▶ **Требования к заданиям**
1: Ответьте по фрагменту о петровских губернаторах:
(a) Какое звание царь обещал дать А.А.Курбатову, если тот построит 3 корабля?
(b) Какое государство Пётр взял за образец административного управления?
(c) Сколько уездов было расписано в Казанской губернии?
2: Повторите дословно часть фрагмента о петровских губернаторах: начните со слов, где есть «И последнее: к сожалению, все», и остановитесь после «Пётр взял Швецию.».

Первые петровские губернаторы фактически не управляли подвластными им губерниями – они обеспечивали. Обеспечивали русскую армию, сражавшуюся со шведами; обеспечивали строительство Петербурга, десятками тысяч сгоняя туда крестьян. Пётр I требовал от губернаторов рекрутов, провиант, фураж, лошадей, деньги, рабочих в Петербург. И губернаторы, как могли, старались выполнить его требования. О заботливом их отношении к губерниям, провинциям и их населению речи не было. Назначенному в Архангельск вице-губернатору А.А.Курбатову (1711—1714) царь обещал дать звание губернатора в том случае, если он построит 3 корабля. «Давай-давай» – вот каким лозунгом руководствовались губернаторы и воеводы на протяжении всего царствования Петра. И после него тоже.

Губернаторские должности предоставляли неограниченные возможности сколачивать состояние. Но не будем, однако сгущать краски: не все губернаторы воровали, брали взятки или творили беззаконие. Были среди них и честные люди, хорошие администраторы и настоящие государственники. Отметим, что все губернаторы, как правило, принадлежали, к высшей дворянской и чиновничьей прослойке. Преобладающее большинство их было генералами, поскольку военные в описываемое время были наиболее образованными и культурными людьми в империи. Исключения из этого правила были редкими – на память приходит лишь один «разночинец» Сперанский и несколько «цивильных» губернаторов в более поздние времена.

И последнее: к сожалению, все царские губернаторы поголовно были «варягами», т.е. не происходили из областей, которыми они должны были управлять, и имели об особенностях вверенных им территорий самые смутные представления. Историк Ю. Готье, глубоко исследовавший административное управление России, смог в качестве исключения назвать лишь один пример.

За образец административного управления Пётр взял Швецию.

Немец Хейнрих фон Фик (1679—1750), который ранее много потрудился над устройством коллегий, был фактическим автором переустройства местных органов власти. 18 декабря 1708 года появился куцый указ царя: «Великий государь указал… в своём Велико-Росийском государстве для всенародной пользы учинить 8 губерний и к ним расписать города». Заметьте: царь руководствовался при этом интересами народа!

И расписали: Московскую губернию с 39 уездами, а Ингерманландскую с 29, Киевскую с 56, Смоленскую с 17, Архангелогородскую с 20, Казанскую с 71, Азовскую с 77 и Сибирскую – с 30 городами. Пять приморских губерний включали в себя области, находившиеся на сотни километров от моря. Зачем? А чтобы из них черпать средства для строительства и содержания флота – ведь ни Ингерманландская, ни Архангелгородская губернии достаточных людских и материальных ресурсов для этого не имели. Поскольку губернаторами царь назначил генералов, то эти огромные по своим территориям губернии, пишет С. Князьков, являлись по существу военным округами.

▶ **Перечень данных**
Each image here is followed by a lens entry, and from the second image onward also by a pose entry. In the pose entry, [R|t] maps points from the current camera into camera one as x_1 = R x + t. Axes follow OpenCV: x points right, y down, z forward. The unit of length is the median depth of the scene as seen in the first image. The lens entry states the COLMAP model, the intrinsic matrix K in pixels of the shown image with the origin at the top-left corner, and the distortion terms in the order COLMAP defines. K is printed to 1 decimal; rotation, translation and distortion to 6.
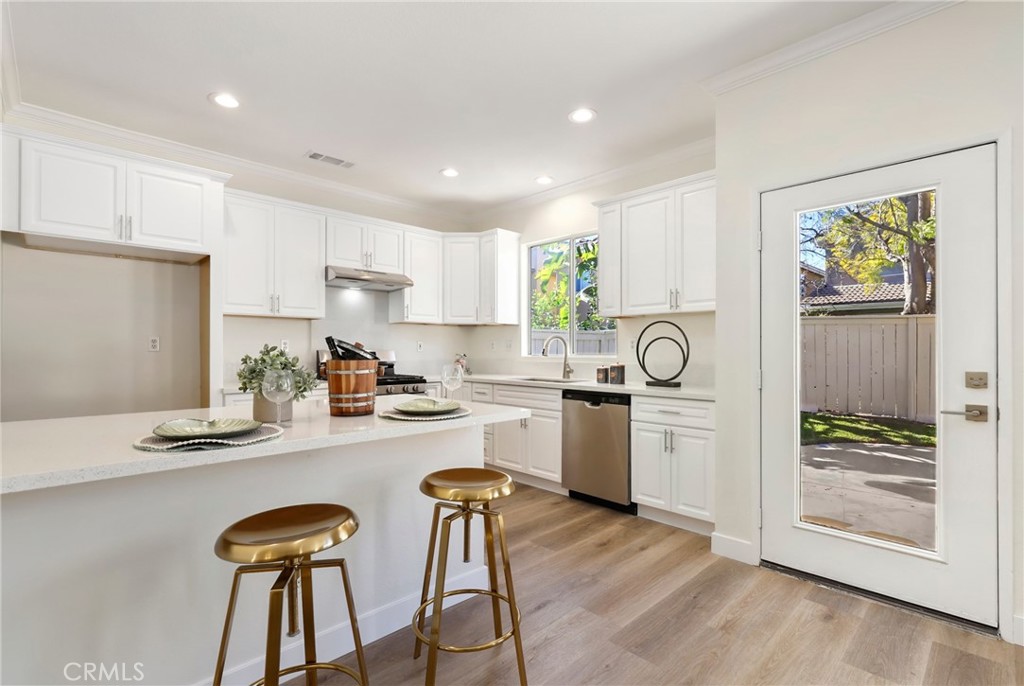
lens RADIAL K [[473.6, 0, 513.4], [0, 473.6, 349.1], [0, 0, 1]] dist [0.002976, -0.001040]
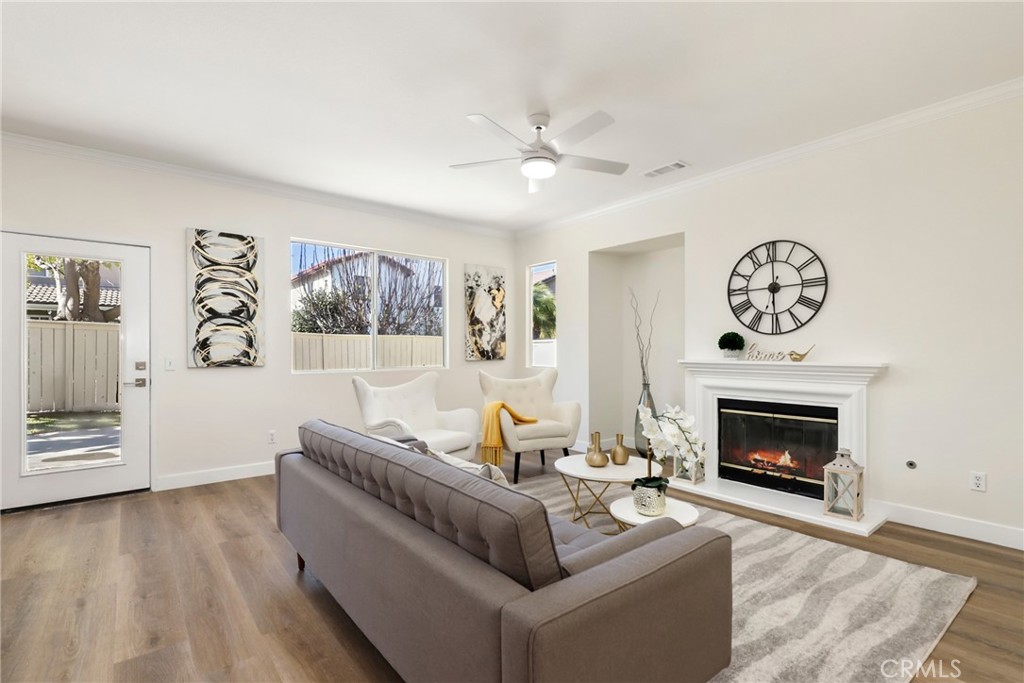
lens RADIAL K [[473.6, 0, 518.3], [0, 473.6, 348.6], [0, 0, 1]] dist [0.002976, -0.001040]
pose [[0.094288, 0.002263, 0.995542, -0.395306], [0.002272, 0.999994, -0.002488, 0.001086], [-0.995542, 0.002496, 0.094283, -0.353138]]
--
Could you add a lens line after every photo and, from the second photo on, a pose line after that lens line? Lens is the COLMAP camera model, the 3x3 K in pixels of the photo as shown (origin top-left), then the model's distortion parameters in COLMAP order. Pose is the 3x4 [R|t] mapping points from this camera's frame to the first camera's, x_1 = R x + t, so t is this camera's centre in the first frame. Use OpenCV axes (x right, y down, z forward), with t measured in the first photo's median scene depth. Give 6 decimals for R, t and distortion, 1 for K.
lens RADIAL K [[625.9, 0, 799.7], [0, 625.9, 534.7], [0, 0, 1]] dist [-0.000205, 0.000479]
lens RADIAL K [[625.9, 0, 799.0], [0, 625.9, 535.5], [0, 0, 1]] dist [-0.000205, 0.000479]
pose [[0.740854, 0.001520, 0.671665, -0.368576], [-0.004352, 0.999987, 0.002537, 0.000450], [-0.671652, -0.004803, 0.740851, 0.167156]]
==
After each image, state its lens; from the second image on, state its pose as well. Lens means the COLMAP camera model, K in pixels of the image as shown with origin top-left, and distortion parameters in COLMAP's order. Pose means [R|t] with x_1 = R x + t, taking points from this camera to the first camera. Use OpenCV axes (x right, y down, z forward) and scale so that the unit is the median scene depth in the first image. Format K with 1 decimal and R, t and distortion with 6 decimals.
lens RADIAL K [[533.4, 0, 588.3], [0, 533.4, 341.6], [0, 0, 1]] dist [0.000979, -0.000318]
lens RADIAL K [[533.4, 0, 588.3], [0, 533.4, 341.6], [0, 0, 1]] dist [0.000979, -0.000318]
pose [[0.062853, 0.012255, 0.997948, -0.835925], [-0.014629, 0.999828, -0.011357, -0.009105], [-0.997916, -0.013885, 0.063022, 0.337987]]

▶ **Пронумерованные ответы**
1:
(a) Звание губернатора.
(b) Швецию.
(c) 71.

2:
И последнее: к сожалению, все царские губернаторы поголовно были «варягами», т.е. не происходили из областей, которыми они должны были управлять, и имели об особенностях вверенных им территорий самые смутные представления. Историк Ю. Готье, глубоко исследовавший административное управление России, смог в качестве исключения назвать лишь один пример.

За образец административного управления Пётр взял Швецию.